Imprese

Possibile fermare i cantieri per i rincari. Ance: basta pezze, serve norma complessiva

Le stazioni appaltanti possono dichiarare lo stato di necessità per far slittare i termini

di Giorgio Santilli

Un'altra norma parziale, un altro aggiustamento che chiude un buco e ne lascia aperti dieci, un'altra pezza che risolve un problema e ne lascia insoluti altri. Nel decreto legge taglia prezzi approvato venerdì dal governo sono entrati all'articolo 23 due commi per gli appalti pubblici: il primo consente di utilizzare in via di urgenza il 50% del fondo statale per le compensazioni ai rincari di materiali, riparando a norme che per il primo e il secondo semestre del 2021 non hanno funzionato o ci mettono troppo tempo a mettersi in moto; il secondo consente ai responsabili unici del procedimento (Rup) di concedere all'impresa la causa di forza maggiore (non imputabile all'esecutore) per spostare in avanti termini su scadenze e stati di avanzamento dell'opera. Per quanto sia una norma che evita guai peggiori all'impresa e soprattutto sottrae l'appalto a uno stato di pericoloso galleggiamento, l'effetto appare, nella situazione di oggi, paradossale: incapaci di trovare meccanismi di compensazioni e di revisione prezzi efficaci una volta per tutte e soprattutto capaci di dare risposte rapide a una crisi che ha bisogno di risposte rapide, l'unica via di uscita resta sospendere l'opera. Una norma che, se applicata massicciamente, porterà a un cimitero di cantieri da cui si uscirebbe probabilmente solo con una normalizzazione dei prezzi dei materiali.

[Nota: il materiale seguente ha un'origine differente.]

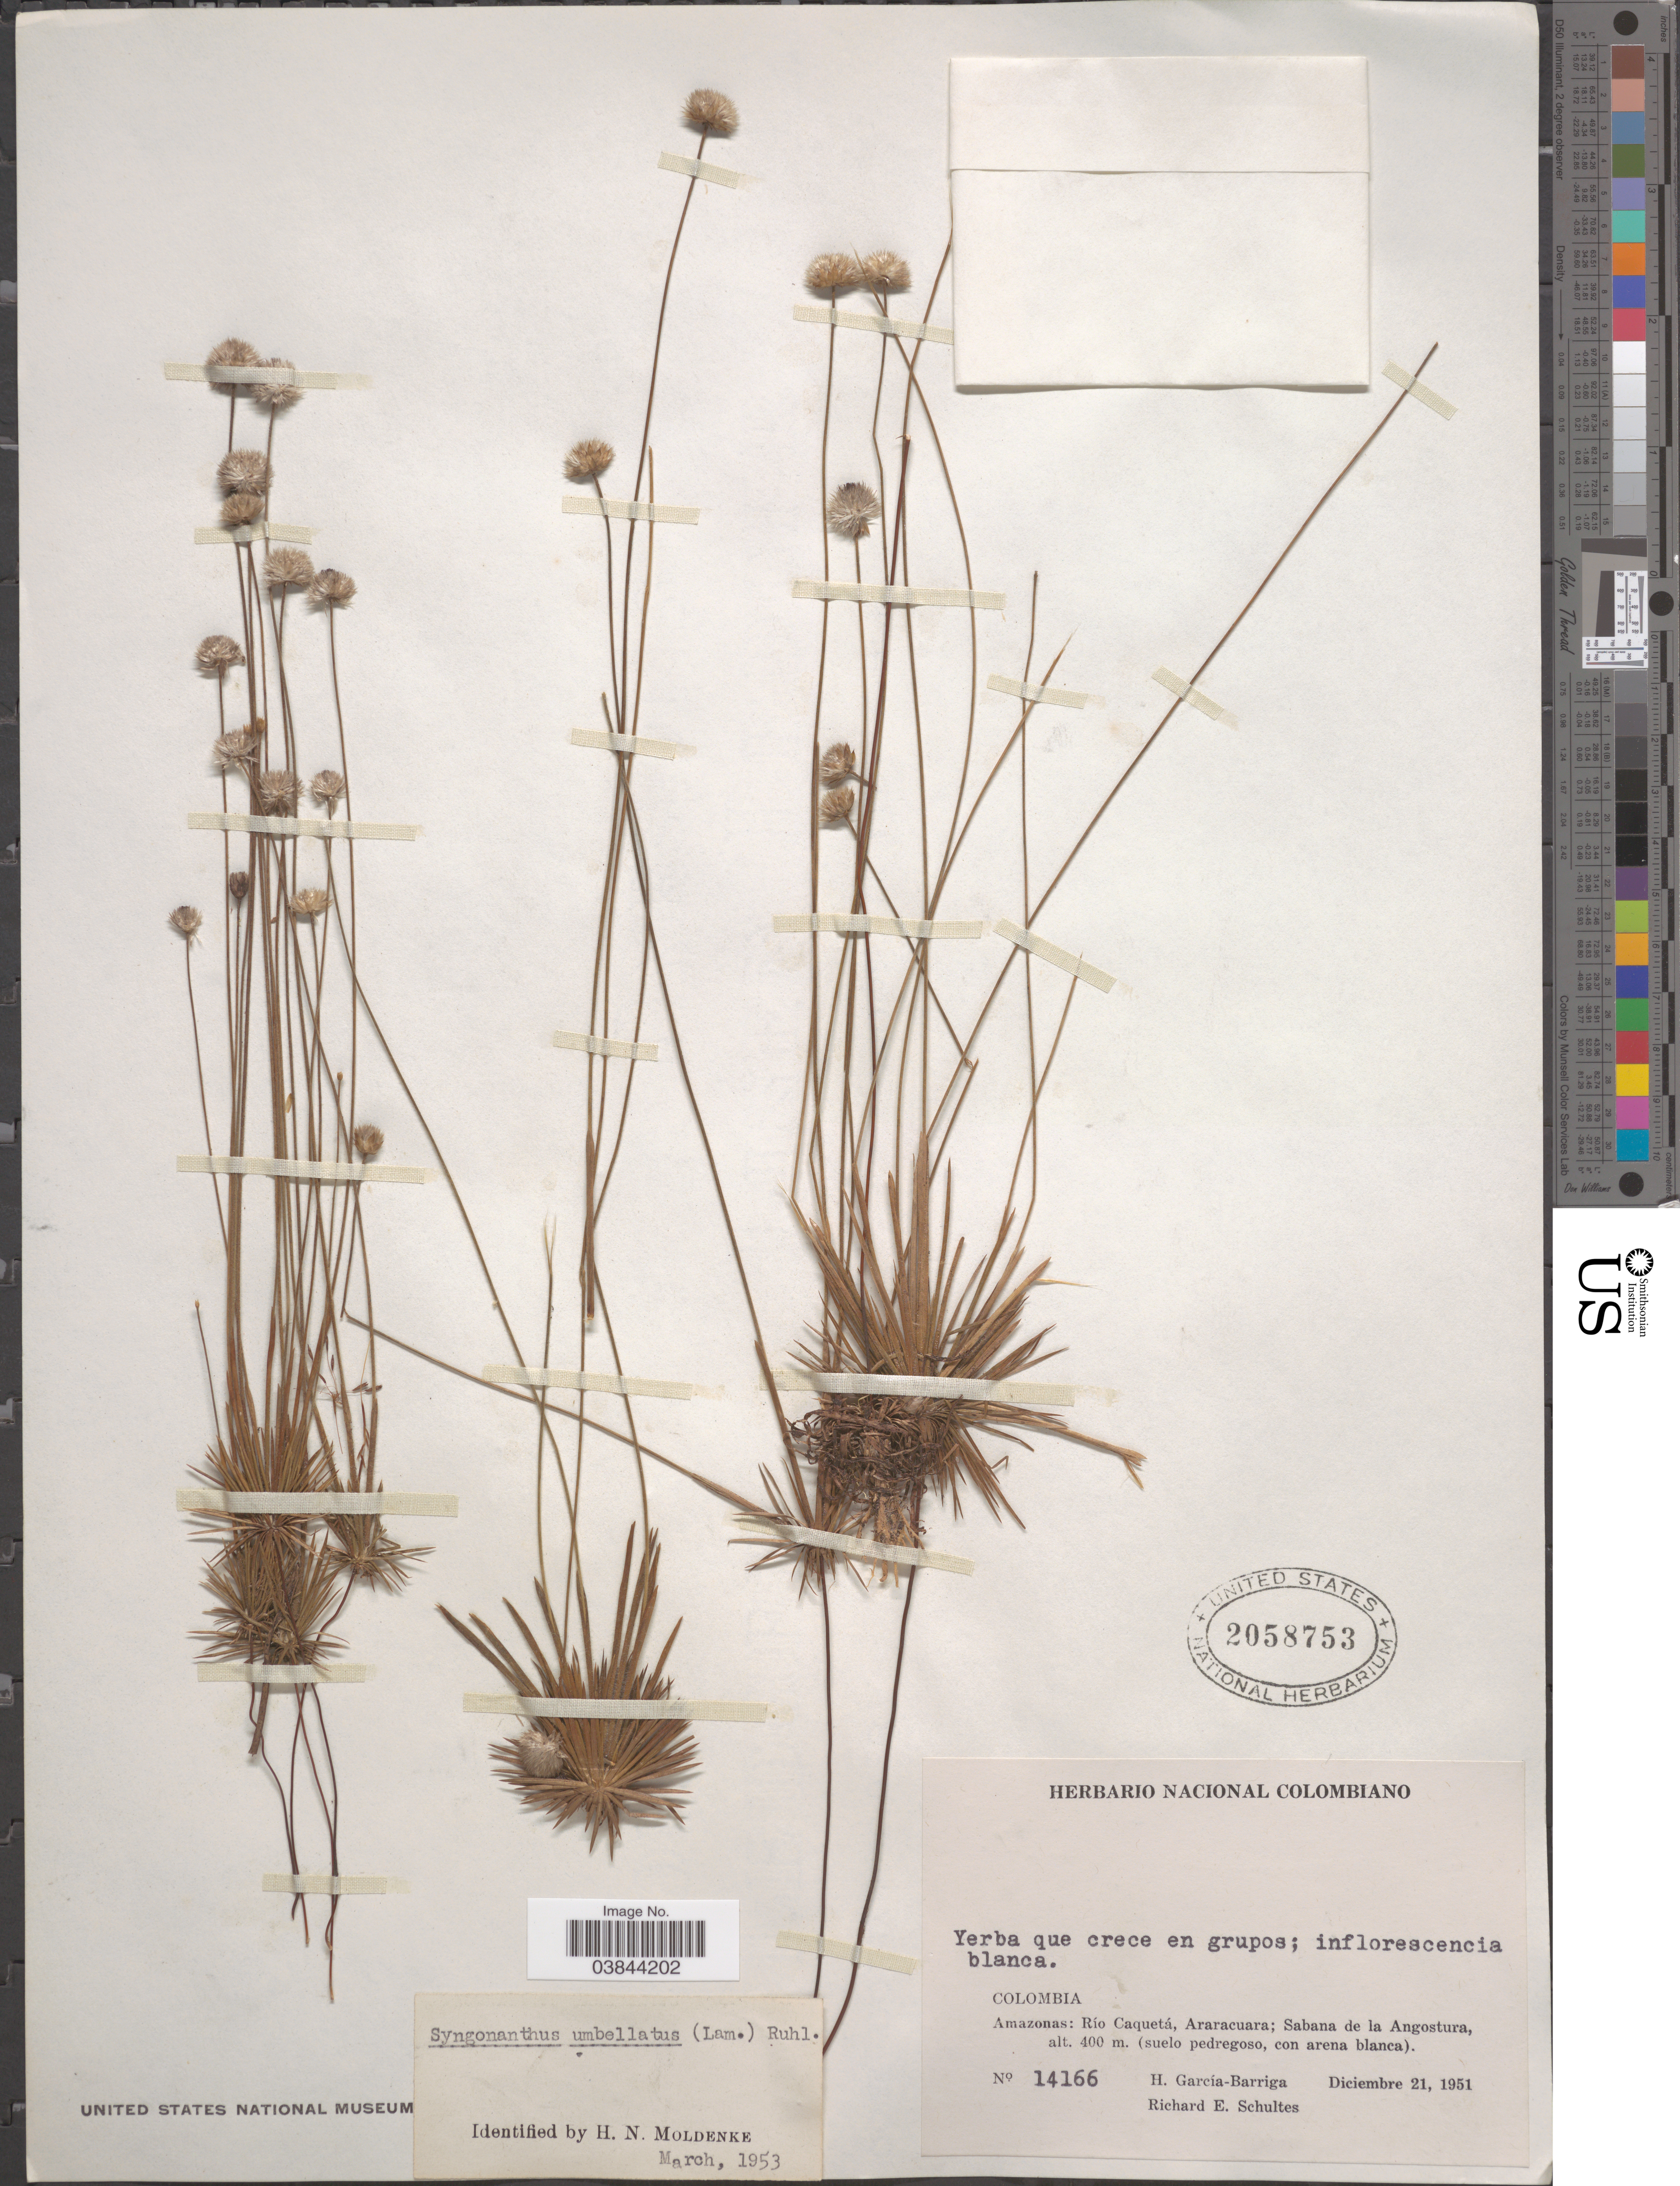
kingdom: Plantae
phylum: Tracheophyta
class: Liliopsida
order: Poales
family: Eriocaulaceae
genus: Syngonanthus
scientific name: Syngonanthus umbellatus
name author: (Lam.) Ruhland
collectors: H. García Barriga & R. E. Schultes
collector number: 14166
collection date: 1951-12-21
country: Colombia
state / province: Amazônas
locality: Río Caquetá, Araracuara; Sabana de la Angostura.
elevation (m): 400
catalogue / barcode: US 2058753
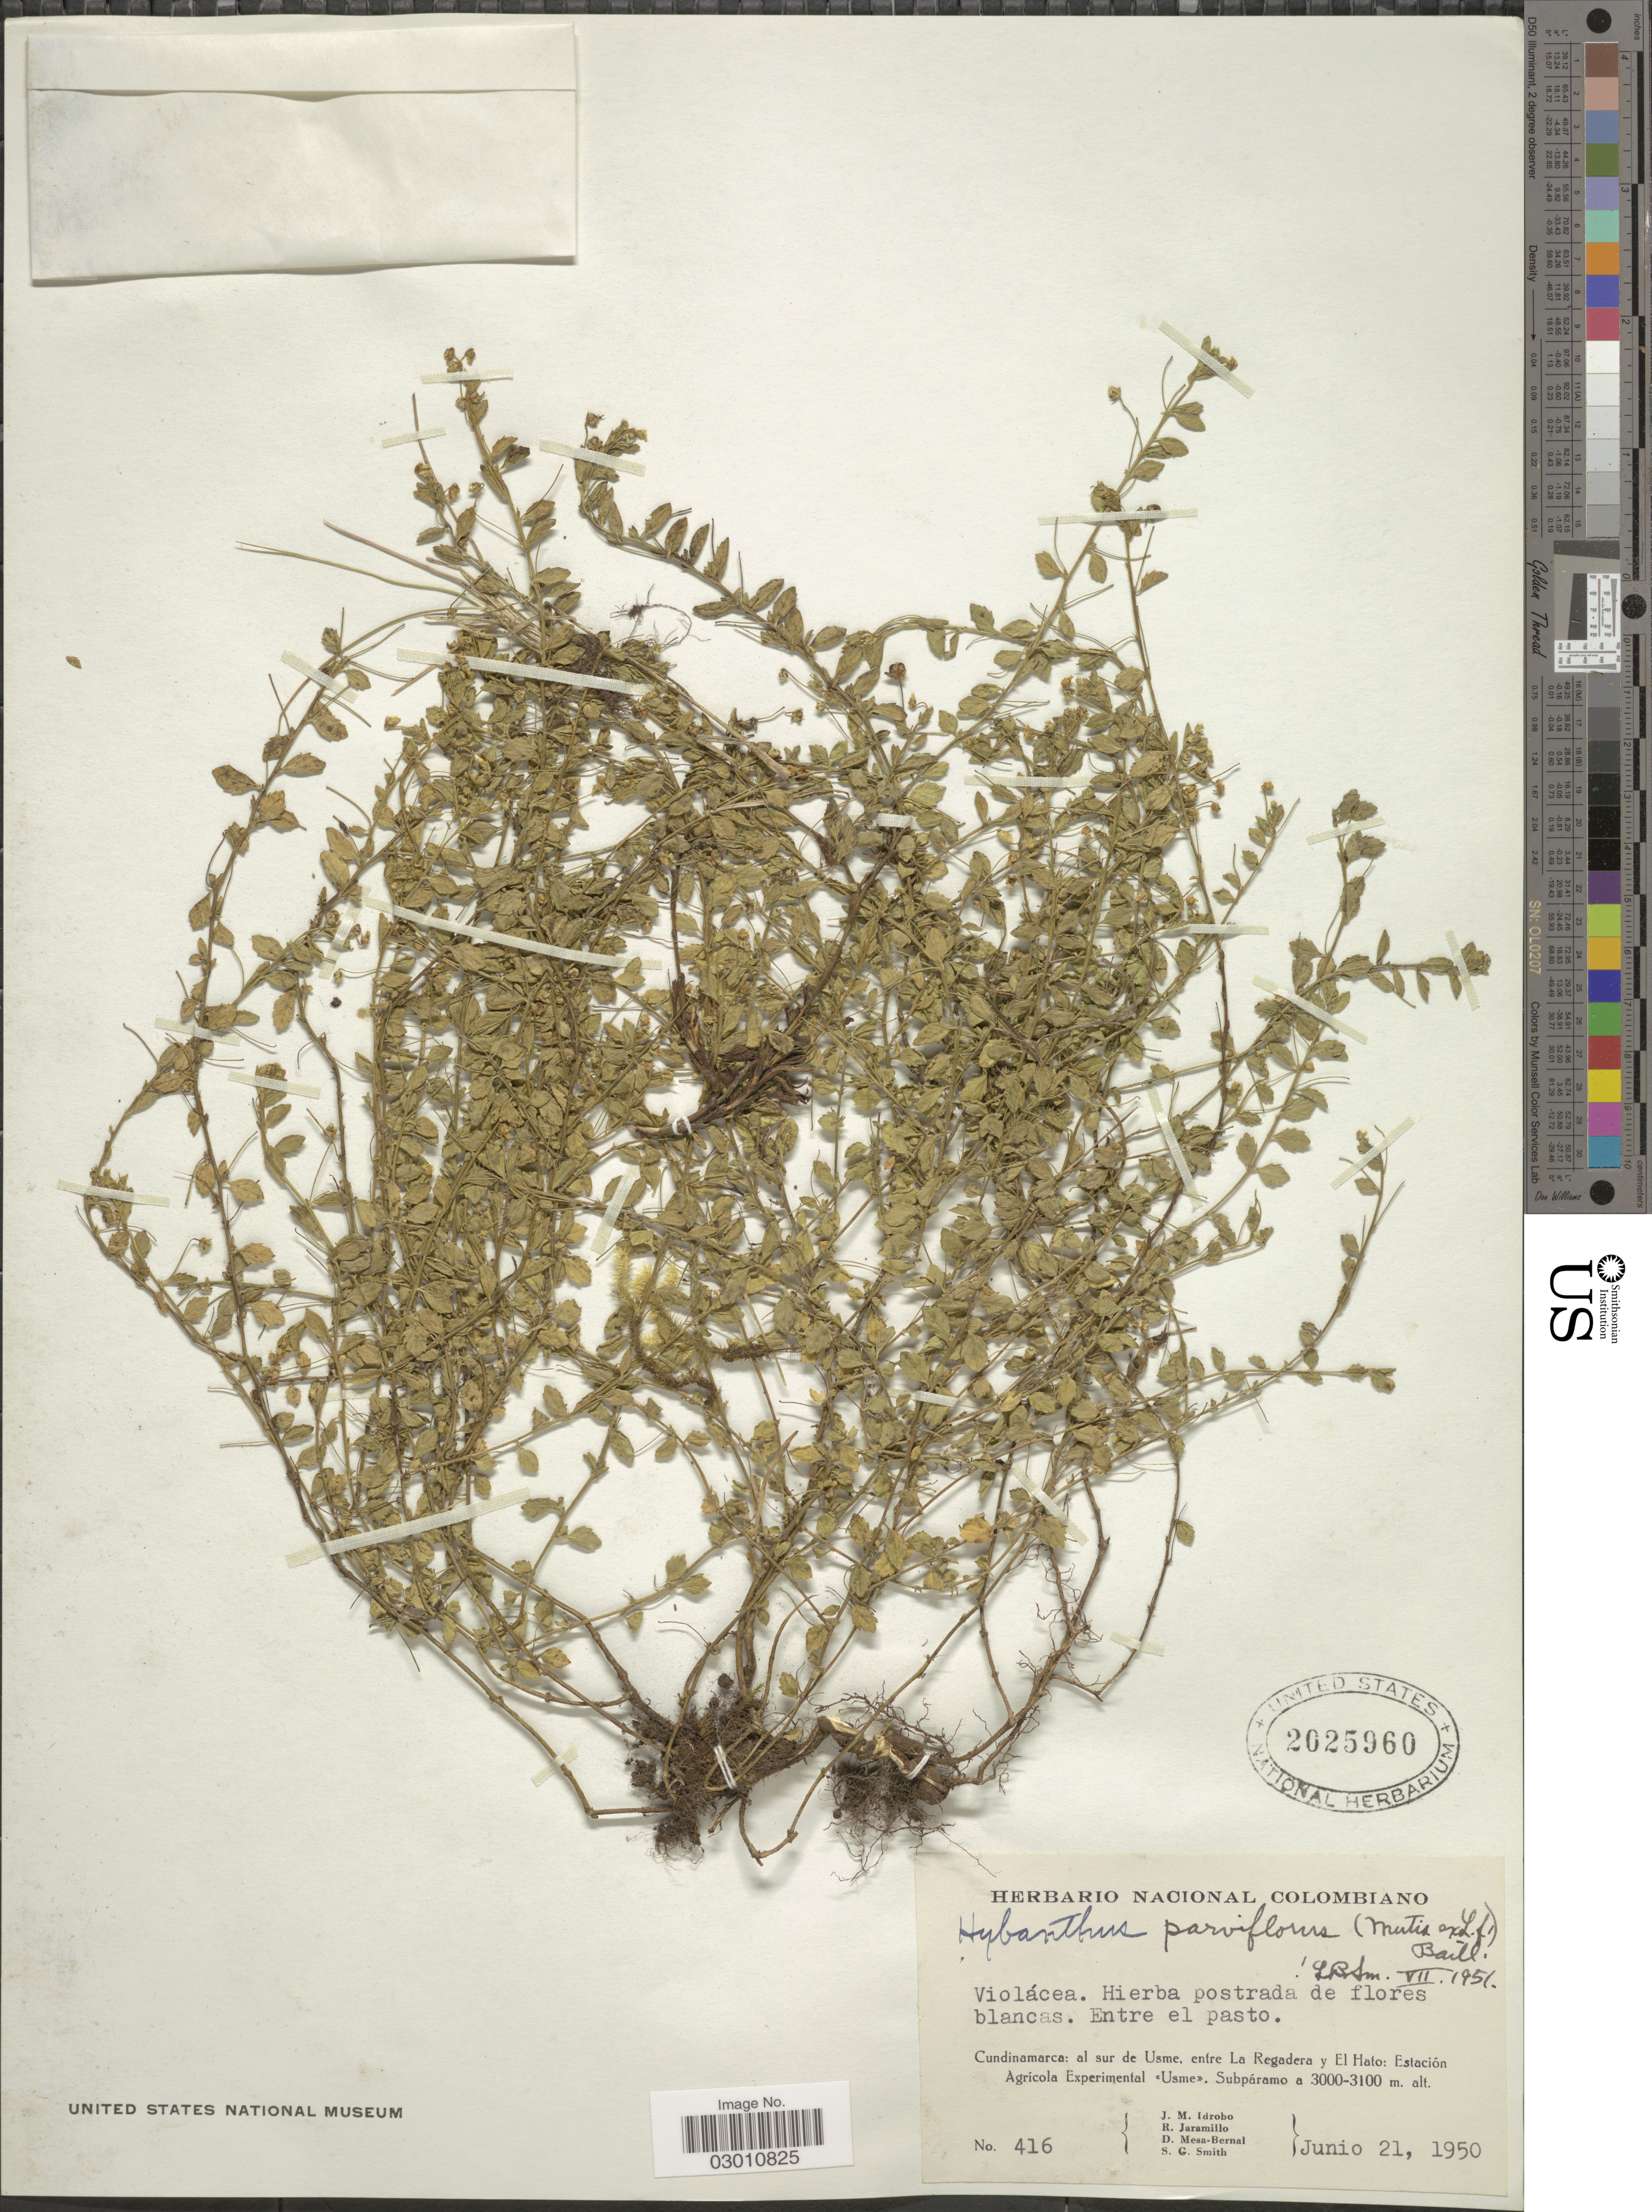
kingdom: Plantae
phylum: Tracheophyta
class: Magnoliopsida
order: Malpighiales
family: Violaceae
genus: Pombalia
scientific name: Pombalia parviflora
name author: (L. f.) Paula-Souza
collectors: J. M. Idrobo, R. Jaramillo, D. Mesa-Bernal & S. G. Smith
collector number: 416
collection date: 1950-06-21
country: Colombia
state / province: Cundinamarca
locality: Entre el pasto, al sur de Usme, entre La Regadera y El Hato: Estación Agricola Experimental Usme. Subpáramo.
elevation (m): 3000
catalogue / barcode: US 2025960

Addio Pil spinto dagli investimenti pubblici. «È effettivamente - dice Gabriele Buia, presidente dell'Ance - una norma che abbiamo proposto noi per evitare guai ancora peggiori che pagherebbe sempre l'impresa appaltatrice, cui restano accollati i costi dei rincari, in mancanza di compensazioni per le opere in corso e di norme di revisione prezzi adeguate per le nuove opere. Siamo però - aggiunge Buia - di fronte all'ennesima norma parziale perché anche con questa soluzione della causa di forza maggiore le imprese saranno caricate delle spese generali, mentre per la manodopera al momento non è prevista una Cig che abbia come causale il rincaro dei prezzi». Per l'Ance la soluzione resta invece quella di «un tavolo da aprire subito con Mef e Mims per rimettere mano all'intero quadro normativo e definire una norma semplice, efficace e immediatamente applicabile che sollevi l'impresa dai maggiori costi che si sono registrati. Solo in questo momento possiamo evitare di bloccare le opere in corso e di far saltare definitivamente le opere del Pnrr. Ormai non c'è più tempo».

L'intera categoria è ormai mobilitata, come dimostra anche l'assemblera straordinaria tenuta ieri da Assimpredil a Milano. «Il balzo dei prezzi fuori controllo delle materie prime, prodotti e manufatti dell'edilizia cresciuti di oltre il 30% negli ultimi 10 mesi sta bloccando quasi il 20% del Pil italiano che è legato all'edilizia», ha detto la presidente Regina De Albertis. «Così - ha sottolineato - si fermano la salvaguardia del territorio, la messa in sicurezza di scuole e ospedali, la rigenerazione urbana, la riqualificazione energetica e sismica, la riqualificazione delle città e dei quartieri degradati, la casa sociale, mettendo in forse gli interventi del Pnrr e l'attrattività del territorio agli investimenti immobiliari. Dobbiamo trovare un punto di equilibrio».